Gribov Iu. A., Pigin A.V., “Iz Zhitiia Vasiliia Novogo. Khozhdenie Feodory po vozdushnym mytarstvam”, Biblioteka Literatury Drevnei Rusi, Tom 8, Moskva, Nauka, 2003.

Pentkovskaiia T. V., Zhitie Vasiliia Novogo v drevneishem slavianskom perevode, MGU, IAsk, Moskva, 2018.

Raskov, Danila, “Eskhatologiia i aktivnost v miru staroverov”, Christianskoe chtenie, #6, 2012.

Rydén, Lennart, “The Life of St. Basil the Younger and the Date of the Life of St. Andreas Salos”. Harvard Ukrainian Studies, #7, 568–586, 1983.

Item number



Physical Description

Folio (32 x 20.5 cm; block 30 x 18.5 cm).
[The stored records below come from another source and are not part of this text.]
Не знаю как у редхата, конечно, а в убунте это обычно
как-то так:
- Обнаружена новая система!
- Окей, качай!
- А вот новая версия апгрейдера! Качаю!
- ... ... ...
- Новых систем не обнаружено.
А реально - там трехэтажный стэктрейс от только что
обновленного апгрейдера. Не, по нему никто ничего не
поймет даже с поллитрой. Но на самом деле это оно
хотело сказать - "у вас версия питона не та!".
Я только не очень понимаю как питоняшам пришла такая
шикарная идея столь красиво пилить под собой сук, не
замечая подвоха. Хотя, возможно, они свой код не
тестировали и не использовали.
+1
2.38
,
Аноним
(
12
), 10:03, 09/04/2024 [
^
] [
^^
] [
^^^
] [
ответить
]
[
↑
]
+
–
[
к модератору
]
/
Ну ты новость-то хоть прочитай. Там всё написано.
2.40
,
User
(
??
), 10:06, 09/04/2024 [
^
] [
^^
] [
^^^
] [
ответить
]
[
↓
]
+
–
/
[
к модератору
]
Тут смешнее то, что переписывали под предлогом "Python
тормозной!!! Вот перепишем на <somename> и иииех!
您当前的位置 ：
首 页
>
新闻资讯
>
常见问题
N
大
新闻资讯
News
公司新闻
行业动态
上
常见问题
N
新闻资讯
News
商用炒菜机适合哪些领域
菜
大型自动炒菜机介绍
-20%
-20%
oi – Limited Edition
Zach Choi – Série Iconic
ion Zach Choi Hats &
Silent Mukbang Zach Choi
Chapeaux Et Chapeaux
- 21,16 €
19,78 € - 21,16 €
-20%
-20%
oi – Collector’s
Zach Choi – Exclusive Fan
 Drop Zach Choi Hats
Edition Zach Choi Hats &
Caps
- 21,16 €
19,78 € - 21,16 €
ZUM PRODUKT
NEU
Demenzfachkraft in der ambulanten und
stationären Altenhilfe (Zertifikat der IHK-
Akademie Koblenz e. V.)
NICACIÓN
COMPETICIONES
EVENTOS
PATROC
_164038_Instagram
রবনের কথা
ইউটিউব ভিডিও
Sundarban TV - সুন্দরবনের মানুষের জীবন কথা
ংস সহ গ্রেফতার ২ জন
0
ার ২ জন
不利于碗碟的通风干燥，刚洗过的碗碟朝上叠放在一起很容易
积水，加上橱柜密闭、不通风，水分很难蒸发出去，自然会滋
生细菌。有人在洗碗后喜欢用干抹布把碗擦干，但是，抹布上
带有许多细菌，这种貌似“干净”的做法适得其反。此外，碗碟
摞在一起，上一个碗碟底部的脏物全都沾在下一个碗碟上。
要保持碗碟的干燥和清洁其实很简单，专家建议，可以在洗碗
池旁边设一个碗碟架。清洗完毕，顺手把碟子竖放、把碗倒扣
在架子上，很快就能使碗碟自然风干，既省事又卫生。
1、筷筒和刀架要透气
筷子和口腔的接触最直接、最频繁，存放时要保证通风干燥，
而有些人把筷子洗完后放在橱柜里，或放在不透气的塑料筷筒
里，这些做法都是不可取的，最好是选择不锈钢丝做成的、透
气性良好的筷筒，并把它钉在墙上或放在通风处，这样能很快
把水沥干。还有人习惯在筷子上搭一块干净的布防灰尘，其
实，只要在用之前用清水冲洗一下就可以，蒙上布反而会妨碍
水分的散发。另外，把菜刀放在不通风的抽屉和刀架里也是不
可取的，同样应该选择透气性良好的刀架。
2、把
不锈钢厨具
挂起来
Complete manuscript on paper, in Church Slavonic written in black ink, possibly by two hands or more, illustrated; 84 leaves, paginated in Church Slavonic numerals, all pages within a brown ink and watercolour frame, the last leaf blank but with the same frame, the first page being the title, written in green and red ink, with an ornamental floral head-piece in brown, red and green watercolours showing Christ in its centre, and large 5-line B letter in red and black ink with a background of a plant bearing a flower and ?grapes, the letter and background within an ornamental frame, 54 illustrations in text in red, green, brown and blue watercolour occasionally with brown ink, including 52 full-page, many integrating some hand-written text, most with outlines dotted with many close pinholes, some full-page with several miniatures.


Contemporary Russian full calf over wooden boards, richly tooled, upper cover with central floral ornament, spine with raised bands and floral ornament to compartments, roll-work to boards edges two clasps, pastedowns of yellow paper and gutters reinforced with vellum, block edges black.


Binding worn and restored but solid, tooling possibly gilt originally, lower hinge repaired, clasps missing, vellum in pastedowns gutters probably later, colour of block edges mostly rubbed away except top edge; pages soiled and stained, occasionally with minor repairs, occasional minor damage or fragility of paper due to pinholes, inks and watercolours, often bleeding through a bit, a couple of later underlining, occasional minor overwriting with modern ink.